**Selected extract:**

• • •

Investors increasingly are hedging downside risk through put options as a way to stay in attractive equity markets while dealing with their fears of increased volatility and market shocks.
“We are seeing more and more conversations and people looking at puts as a product,” said Hamilton Reiner, New York-based managing director, head of U.S. equity derivatives at J.P. Morgan Asset Management, and a portfolio manager. JPMAM has $1.7 trillion of assets under management.
A number of pension fund officials around the world, contacted by Pensions & Investments, declined to comment for this story. One said options form a part of the portfolio, but they are not a central instrument.
“As we came into May and June this year, we have already seen an increase in hedging activity” by market participants, said Colin Graham, London-based chief investment officer multiasset solutions and head of tactical asset allocation and research at BNP Paribas Investment Partners, which has e492 billion ($537.3 billion) in assets under management.
A put option allows an investor to sell a security at a certain price in the future. It is used most frequently to guard against share price declines.
Money managers would naturally look to government bonds and other defensive assets for safety. However, low interest rates and the correlation between these traditionally safe-haven and riskier assets mean investors are looking to implement these instruments.
“It is thinking about the alternative,” said Michael Spinks, co-head of multiasset at Investec Asset Management in London, which has $115 billion in assets under management. “If you are not going to buy a put, either accept high levels of volatility, or you have other ways of protecting your portfolio.”
Mr. Spinks said Investec now is using puts in the U.S., because of valuation risk.
J.P. Morgan's Mr. Reiner is sympathetic to this view. “The U.S. market still has the battle scars of 2008 and 2009, and we are six years into a bull market, which people are cautious about. Economic indicators were slightly soft in the first quarter. That backdrop means people are more cautious.”
Other geographical plays right now focus on Japan. “The idea of hitting air pockets is making us nervous,” said Adam Ryan, head of diversified strategies team and a portfolio manager at BlackRock Inc., in London. “We are building in insurance premiums, particularly in markets that we think have run a long way; Japan has run a long way.”

• • •

**Extracted entries:**
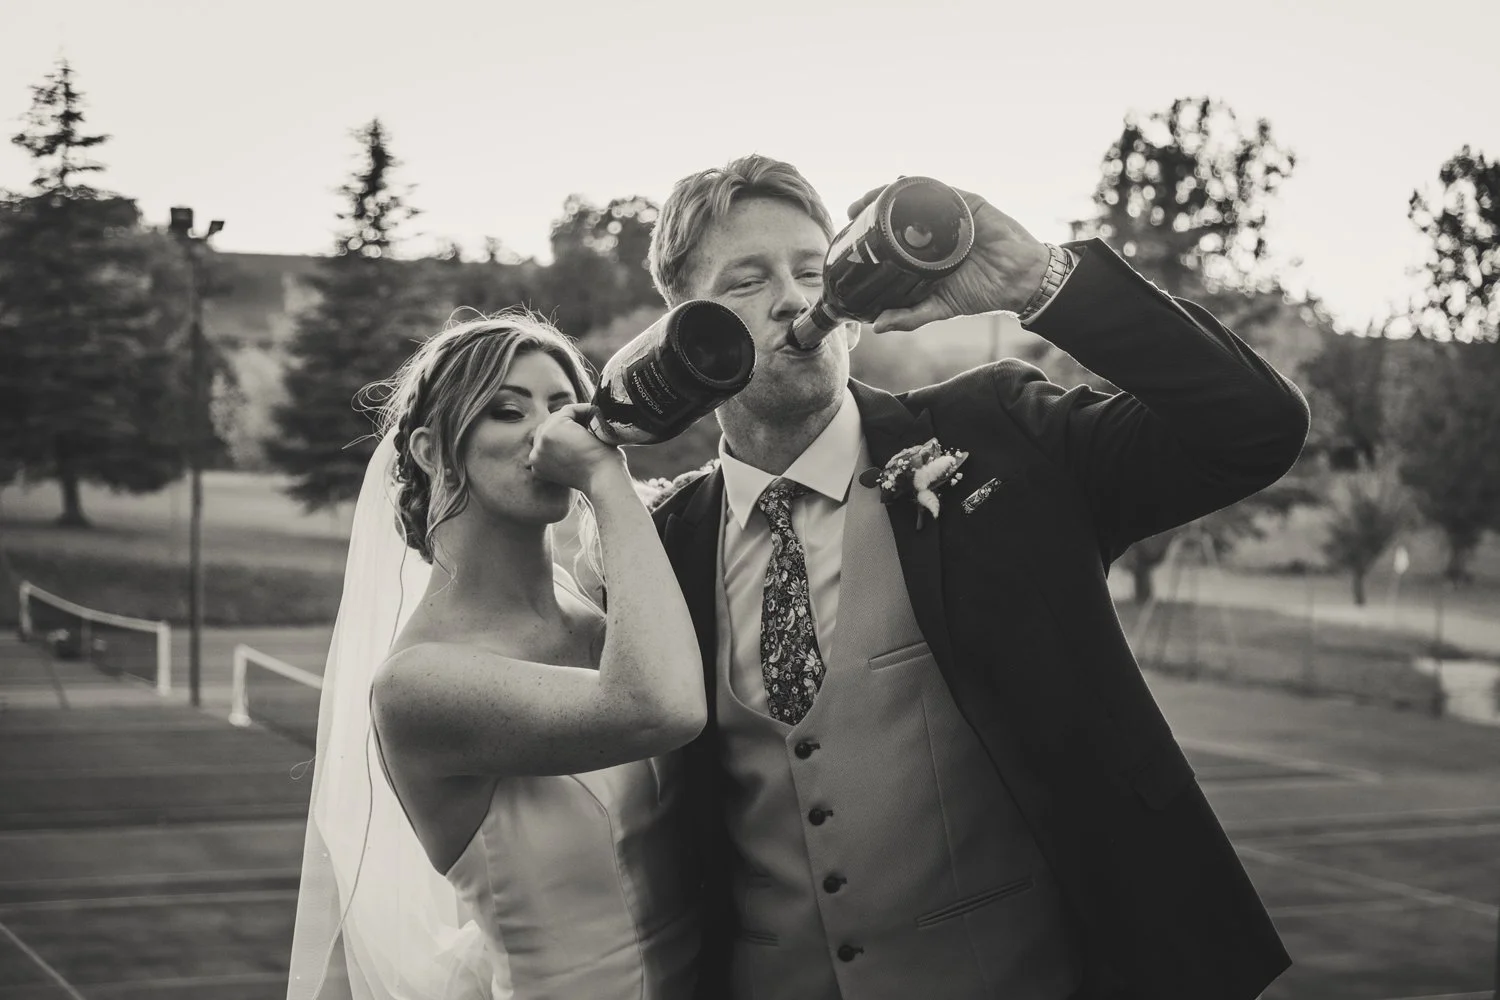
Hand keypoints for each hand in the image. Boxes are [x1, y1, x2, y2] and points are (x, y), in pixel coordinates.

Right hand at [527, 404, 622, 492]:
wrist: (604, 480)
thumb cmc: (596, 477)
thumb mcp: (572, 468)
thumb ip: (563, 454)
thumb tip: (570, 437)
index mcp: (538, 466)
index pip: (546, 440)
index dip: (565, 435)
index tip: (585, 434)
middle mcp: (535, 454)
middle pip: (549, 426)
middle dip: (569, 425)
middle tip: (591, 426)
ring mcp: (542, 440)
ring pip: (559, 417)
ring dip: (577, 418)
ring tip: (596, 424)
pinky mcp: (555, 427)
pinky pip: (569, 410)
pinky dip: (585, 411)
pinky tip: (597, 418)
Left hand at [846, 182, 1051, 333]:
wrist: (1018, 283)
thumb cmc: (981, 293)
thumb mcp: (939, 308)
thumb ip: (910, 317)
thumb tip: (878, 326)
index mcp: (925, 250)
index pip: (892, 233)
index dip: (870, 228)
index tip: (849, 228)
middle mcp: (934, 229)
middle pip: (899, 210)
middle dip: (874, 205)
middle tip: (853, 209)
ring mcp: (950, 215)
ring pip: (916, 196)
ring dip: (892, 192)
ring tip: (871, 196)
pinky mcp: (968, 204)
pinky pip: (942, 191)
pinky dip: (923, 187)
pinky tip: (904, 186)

• • •

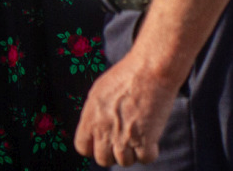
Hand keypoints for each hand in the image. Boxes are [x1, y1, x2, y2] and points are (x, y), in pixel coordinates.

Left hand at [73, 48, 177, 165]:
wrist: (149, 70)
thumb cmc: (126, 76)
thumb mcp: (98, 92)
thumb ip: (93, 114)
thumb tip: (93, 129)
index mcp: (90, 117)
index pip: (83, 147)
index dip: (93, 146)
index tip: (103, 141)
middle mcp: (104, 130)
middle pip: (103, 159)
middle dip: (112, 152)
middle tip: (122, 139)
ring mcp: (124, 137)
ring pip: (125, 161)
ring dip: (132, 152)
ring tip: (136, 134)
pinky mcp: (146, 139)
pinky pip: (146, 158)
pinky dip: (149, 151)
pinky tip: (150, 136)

• • •

**What the task requires:**
Copy the part of the article on put options starting at "Investors increasingly are" and ending at "of assets under management.", substituting "potential losses" for "downside risk". Work only from the article on put options, not from the items.

**Task response:**
Investors increasingly are hedging potential losses through put options as a way to stay in attractive equity markets while dealing with their fears of increased volatility and market shocks.
“We are seeing more and more conversations and people looking at puts as a product,” said Hamilton Reiner, New York-based managing director, head of U.S. equity derivatives at J.P. Morgan Asset Management, and a portfolio manager. JPMAM has $1.7 trillion of assets under management.